“阿福,景耀还在西院那边?”
由于牛大刚死去的打击,这些天陆景耀一直都躲在那边。
牛大刚生前正好也住在西院一座小院子里,于是陆景耀干脆把自己关进去。
陆福低声应道:“是的老爷,要不要我再去劝劝景耀少爷?”
他早就安慰过好几次了,他知道人一旦受了太大的打击,除非自己愿意走出来,否则谁来也没用。
陆云沉默了一会才缓缓开口:“三天后,让他来见我。”
陆福:“是,老爷。”
西院那座小院子里,一个头发乱糟糟的年轻人坐在廊下望着天空发呆。
他一直在想着牛大刚和那些死去的军兵,如果自己当时没有让牛大哥下一楼,是不是一切都不会发生。
就这样,时间逐渐流逝,直到夜幕降临,靠近西院高墙的树木上,一道黑影轻飘飘地落下地面。
那身影穿着一身灰白色的长袍,这位法空长老已经在这里站了一整天。
从早上那帮信徒在陆家千米外闹事开始,他就顺利潜入到陆家,然后躲在这棵树的上面。
“换班了,辛苦你们了!”
不远处的走道上,十几个实弹的男人正在交接。
由于陆景耀这段时间住在西院,防卫比平时多了一倍。
可人再多也有盲区,法空长老找到了那个破绽,他隐藏在树木草丛的阴影里,眯着眼打量远处那些走动的身影。

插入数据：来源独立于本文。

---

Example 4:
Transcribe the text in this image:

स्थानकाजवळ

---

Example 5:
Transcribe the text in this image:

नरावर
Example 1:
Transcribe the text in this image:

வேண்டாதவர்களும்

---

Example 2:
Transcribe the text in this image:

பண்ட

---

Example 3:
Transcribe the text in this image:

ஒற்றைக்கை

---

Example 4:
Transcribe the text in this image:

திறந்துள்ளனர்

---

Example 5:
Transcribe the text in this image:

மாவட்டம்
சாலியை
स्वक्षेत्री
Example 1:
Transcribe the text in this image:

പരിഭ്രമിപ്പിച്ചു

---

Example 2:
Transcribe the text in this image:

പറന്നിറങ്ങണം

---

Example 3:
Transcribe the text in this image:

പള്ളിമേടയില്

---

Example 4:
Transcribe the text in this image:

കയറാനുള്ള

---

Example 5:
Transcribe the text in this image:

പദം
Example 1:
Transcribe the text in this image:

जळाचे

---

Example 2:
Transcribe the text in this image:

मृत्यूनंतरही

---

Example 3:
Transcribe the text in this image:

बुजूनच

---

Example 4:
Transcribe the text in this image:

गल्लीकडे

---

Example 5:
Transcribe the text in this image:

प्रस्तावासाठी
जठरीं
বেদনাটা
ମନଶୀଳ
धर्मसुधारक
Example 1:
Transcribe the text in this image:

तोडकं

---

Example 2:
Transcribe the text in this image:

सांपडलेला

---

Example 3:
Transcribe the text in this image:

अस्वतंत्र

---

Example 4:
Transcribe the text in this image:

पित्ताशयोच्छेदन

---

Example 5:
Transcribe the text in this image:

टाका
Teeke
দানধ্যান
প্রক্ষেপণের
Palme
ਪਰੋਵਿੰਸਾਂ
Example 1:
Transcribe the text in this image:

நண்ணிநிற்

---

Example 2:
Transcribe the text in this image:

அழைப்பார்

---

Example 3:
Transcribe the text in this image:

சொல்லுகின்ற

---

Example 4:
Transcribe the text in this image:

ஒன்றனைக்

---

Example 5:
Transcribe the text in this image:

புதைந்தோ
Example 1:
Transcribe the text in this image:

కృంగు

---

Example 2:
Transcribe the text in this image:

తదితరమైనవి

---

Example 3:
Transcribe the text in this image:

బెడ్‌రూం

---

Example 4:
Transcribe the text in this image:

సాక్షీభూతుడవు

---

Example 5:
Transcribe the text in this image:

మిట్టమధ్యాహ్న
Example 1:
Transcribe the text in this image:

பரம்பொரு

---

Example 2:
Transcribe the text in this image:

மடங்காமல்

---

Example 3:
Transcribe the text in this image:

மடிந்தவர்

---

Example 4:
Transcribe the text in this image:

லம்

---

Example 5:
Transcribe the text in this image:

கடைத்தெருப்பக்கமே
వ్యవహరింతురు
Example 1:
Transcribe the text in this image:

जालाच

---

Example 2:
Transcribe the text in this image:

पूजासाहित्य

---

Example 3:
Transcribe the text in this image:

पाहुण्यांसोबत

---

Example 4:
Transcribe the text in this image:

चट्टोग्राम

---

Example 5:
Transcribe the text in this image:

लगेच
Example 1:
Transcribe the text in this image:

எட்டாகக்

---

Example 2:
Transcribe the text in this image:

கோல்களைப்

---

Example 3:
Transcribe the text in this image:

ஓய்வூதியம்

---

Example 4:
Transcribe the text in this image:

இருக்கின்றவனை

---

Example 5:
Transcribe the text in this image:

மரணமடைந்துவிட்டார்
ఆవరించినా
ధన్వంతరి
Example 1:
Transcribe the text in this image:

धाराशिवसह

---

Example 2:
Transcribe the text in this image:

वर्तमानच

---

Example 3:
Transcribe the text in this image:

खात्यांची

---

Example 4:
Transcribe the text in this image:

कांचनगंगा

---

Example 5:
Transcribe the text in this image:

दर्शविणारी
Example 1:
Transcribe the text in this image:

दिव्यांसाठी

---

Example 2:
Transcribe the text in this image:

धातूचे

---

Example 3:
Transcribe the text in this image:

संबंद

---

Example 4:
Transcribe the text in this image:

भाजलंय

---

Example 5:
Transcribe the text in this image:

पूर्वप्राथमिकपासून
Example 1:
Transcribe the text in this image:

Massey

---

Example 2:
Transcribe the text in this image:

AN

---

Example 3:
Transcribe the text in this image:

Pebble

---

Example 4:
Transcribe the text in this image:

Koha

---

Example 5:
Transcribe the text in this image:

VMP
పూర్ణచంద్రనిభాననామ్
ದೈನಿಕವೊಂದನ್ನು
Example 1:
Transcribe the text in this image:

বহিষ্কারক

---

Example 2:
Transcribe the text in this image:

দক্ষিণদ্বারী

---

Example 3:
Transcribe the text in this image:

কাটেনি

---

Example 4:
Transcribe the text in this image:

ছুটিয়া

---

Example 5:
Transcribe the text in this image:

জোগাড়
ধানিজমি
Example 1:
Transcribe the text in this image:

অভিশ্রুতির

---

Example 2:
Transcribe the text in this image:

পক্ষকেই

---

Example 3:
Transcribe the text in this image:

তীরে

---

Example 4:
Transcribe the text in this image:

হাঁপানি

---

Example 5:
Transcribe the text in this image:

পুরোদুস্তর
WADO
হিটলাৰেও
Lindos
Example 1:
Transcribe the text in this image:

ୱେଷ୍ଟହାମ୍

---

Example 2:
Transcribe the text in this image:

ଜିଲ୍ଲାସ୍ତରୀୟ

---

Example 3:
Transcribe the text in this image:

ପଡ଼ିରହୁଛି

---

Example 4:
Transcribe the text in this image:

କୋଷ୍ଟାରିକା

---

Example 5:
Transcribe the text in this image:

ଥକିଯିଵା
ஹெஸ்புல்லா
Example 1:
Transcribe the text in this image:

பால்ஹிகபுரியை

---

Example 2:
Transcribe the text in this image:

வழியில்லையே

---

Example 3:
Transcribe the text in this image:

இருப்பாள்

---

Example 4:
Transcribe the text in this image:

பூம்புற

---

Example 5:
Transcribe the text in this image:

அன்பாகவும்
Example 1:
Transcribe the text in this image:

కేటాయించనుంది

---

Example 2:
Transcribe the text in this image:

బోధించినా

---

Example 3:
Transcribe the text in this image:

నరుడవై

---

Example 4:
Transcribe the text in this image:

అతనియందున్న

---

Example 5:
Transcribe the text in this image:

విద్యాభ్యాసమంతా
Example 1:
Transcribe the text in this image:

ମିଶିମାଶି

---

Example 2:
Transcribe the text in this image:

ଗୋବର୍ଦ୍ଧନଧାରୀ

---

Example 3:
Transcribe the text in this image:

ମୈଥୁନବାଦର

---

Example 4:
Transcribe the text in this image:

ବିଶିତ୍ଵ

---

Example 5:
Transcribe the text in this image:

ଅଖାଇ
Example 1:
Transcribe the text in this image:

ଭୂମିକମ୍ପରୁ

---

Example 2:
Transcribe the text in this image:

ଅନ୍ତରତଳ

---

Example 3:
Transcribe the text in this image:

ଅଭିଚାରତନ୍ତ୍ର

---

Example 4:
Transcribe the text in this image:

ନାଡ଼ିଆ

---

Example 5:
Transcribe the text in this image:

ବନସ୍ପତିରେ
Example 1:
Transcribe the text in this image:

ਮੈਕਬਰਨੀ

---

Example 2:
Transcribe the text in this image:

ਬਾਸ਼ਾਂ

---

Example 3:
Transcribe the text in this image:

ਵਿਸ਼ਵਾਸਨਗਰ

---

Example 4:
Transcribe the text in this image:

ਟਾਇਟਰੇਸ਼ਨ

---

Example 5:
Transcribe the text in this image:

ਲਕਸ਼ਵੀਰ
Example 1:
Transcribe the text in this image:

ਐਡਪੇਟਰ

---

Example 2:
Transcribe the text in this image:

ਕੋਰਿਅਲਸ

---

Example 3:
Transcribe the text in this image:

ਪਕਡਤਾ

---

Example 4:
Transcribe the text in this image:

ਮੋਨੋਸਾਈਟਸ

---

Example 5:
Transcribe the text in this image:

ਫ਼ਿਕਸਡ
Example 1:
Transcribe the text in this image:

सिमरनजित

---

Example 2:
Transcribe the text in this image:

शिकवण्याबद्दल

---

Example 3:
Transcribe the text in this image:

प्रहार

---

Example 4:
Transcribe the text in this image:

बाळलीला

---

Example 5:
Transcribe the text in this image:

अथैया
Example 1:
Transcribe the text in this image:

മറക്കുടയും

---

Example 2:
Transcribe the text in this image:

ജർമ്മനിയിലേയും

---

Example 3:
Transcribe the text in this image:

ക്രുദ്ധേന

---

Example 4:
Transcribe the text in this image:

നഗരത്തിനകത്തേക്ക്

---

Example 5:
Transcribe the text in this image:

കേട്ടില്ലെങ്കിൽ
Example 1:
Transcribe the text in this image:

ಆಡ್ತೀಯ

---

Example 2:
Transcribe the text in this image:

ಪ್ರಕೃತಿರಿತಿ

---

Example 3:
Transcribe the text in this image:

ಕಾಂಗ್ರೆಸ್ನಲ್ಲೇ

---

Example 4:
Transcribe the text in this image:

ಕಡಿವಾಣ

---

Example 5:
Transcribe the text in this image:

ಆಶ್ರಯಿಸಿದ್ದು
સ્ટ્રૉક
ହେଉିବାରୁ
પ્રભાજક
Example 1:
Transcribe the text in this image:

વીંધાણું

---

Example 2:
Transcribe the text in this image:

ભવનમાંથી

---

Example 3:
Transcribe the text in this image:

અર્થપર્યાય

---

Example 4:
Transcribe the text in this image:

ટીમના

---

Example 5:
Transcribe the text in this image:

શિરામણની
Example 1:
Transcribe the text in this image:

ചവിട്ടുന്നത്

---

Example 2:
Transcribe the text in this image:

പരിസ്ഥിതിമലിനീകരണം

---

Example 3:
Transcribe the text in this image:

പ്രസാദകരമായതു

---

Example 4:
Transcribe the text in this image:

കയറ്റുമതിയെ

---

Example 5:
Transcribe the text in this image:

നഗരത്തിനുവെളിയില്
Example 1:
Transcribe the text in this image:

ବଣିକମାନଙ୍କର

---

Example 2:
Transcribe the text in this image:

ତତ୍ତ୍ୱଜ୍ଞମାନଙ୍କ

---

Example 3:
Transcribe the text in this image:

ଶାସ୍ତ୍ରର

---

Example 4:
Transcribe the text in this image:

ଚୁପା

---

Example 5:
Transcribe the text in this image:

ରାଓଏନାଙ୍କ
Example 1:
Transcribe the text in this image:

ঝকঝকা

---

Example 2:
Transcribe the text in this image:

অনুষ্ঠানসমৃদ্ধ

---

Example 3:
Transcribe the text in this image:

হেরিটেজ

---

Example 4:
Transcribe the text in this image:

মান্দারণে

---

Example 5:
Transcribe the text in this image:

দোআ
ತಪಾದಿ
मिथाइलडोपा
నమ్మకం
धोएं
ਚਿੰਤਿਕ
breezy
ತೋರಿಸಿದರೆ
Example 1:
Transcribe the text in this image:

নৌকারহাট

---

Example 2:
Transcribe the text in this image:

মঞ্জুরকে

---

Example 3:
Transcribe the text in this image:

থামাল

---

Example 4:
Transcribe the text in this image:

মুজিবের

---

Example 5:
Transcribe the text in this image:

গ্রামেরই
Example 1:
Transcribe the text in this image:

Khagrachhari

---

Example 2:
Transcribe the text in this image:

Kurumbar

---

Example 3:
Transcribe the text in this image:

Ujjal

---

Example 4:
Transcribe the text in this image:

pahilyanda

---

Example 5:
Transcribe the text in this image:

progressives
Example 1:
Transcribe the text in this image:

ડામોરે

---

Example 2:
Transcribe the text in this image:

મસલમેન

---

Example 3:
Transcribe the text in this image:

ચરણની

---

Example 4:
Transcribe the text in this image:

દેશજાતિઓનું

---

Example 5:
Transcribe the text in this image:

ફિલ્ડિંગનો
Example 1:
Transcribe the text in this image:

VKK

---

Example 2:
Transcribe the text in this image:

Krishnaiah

这时,三个换好班的男人正朝这边走来,他们说说笑笑,脚步散漫,枪斜挎在肩上,谁也没往树丛这边看一眼。
更远处还能看到不少巡逻的暗哨,眼睛一刻不停地扫视着四周。
见到这一幕后,法空长老低声喃喃:“这里居然有这么严密的保护……难道有什么重要的人物?”
他来这里之前,只知道陆家是陆云的住处,守卫极其森严,要不是早上派了大量的信徒去外面搞事,吸引所有人的注意力,自己也很难潜入进来。
想到这里,法空长老那张枯瘦的脸上皱纹挤在一起,嘴角缓缓勾起一丝笑意:“有趣。”
接着,他缓缓从怀里掏出一根白色莲花蜡烛,上面刻满了细密的符文。
“以我之血,招神。”
十几滴精血从法空长老的指尖滴落在蜡烛上,随即迅速渗入那些符文的纹路里。
然后他迅速取出一张白色符箓,那符箓薄如蝉翼,上面画着一朵花瓣层层叠叠,栩栩如生的白色莲花,
只见法空长老指尖一弹,符箓无火自燃,他把那团火焰凑近蜡烛的灯芯。
火苗亮了,恍惚间一道似莲非莲、似影非影的阴魂裹在朦胧白光中浮现出来。
法空长老抬头看着空中那道阴魂,枯瘦的脸上露出满意的笑容,接着他的手指轻轻一抬,低声道:“去。”
那道阴魂无声无息地飘了出去,朝着前面那三个巡逻的男人飘去。
微风掠过,远处那原本还十分精神的三个巡逻男人,他们忽然间感到一阵阴寒阵风袭来。
同一时间,这三个男人的瞳孔里倒映出一张恐怖狰狞的鬼脸。
就这样,他们的眼神瞬间涣散得像是被抽走了灵魂,这三人机械地迈开脚步,一步一步走到法空长老的面前。
法空长老看着这三具被操控的躯壳残忍一笑,他伸出枯瘦的双手,左右五根手指像铁钉一样贯穿其中两人坚硬的头颅。